*What the exercise asks*
Since only part of the records is wanted, repeat exactly the lines from the one containing "Pin down the" through the last line, both included.

*Records for the task*

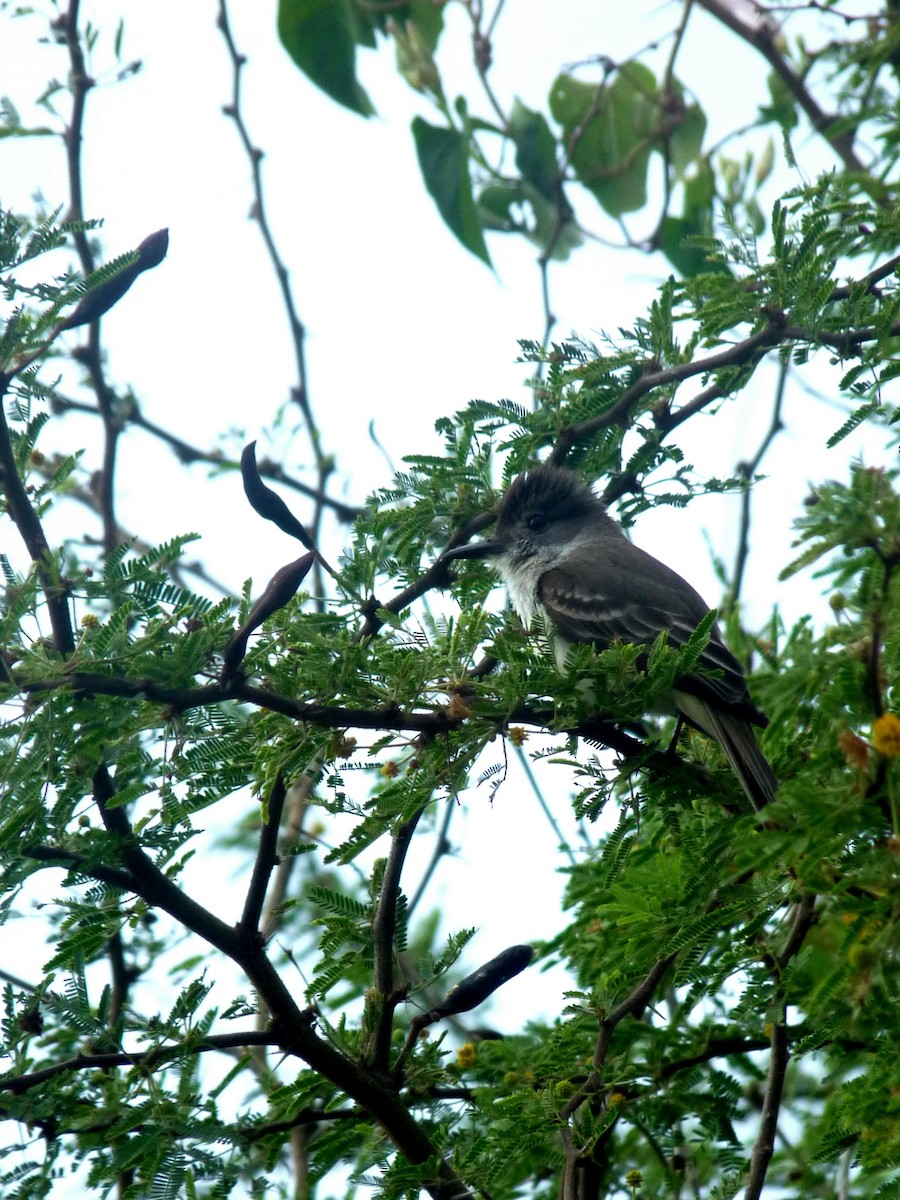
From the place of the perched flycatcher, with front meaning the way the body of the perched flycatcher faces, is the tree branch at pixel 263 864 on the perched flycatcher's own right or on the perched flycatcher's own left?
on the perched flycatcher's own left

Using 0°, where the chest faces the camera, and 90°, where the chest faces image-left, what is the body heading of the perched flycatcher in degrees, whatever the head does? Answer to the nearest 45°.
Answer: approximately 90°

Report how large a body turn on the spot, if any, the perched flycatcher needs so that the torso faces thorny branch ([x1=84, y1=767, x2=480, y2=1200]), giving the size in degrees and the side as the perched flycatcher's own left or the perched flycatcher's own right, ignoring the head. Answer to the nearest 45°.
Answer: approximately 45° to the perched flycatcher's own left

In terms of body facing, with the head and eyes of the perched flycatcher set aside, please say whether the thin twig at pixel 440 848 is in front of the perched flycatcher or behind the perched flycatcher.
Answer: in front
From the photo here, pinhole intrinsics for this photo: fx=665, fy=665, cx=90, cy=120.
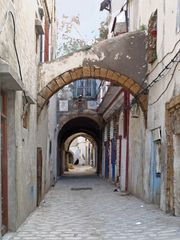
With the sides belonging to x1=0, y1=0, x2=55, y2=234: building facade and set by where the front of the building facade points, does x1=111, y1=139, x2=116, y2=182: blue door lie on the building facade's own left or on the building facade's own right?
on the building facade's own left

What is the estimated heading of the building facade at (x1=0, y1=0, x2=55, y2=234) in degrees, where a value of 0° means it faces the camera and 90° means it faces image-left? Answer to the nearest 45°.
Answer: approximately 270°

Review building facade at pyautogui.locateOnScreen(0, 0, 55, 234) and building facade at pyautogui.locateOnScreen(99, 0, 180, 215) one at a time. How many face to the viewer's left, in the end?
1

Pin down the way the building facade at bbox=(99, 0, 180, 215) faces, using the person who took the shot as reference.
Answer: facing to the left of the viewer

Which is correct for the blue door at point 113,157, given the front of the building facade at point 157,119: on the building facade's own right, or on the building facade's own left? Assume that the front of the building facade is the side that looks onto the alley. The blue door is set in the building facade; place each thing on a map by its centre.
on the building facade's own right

*Output below*
Pin down the way the building facade at bbox=(99, 0, 180, 215) faces, using the person who took the shot as reference.
Answer: facing to the left of the viewer

Which is correct for the blue door at point 113,157, given the front of the building facade at point 157,119: on the building facade's own right, or on the building facade's own left? Assume that the front of the building facade is the side that looks onto the alley. The blue door is set in the building facade; place each thing on a map by its centre.
on the building facade's own right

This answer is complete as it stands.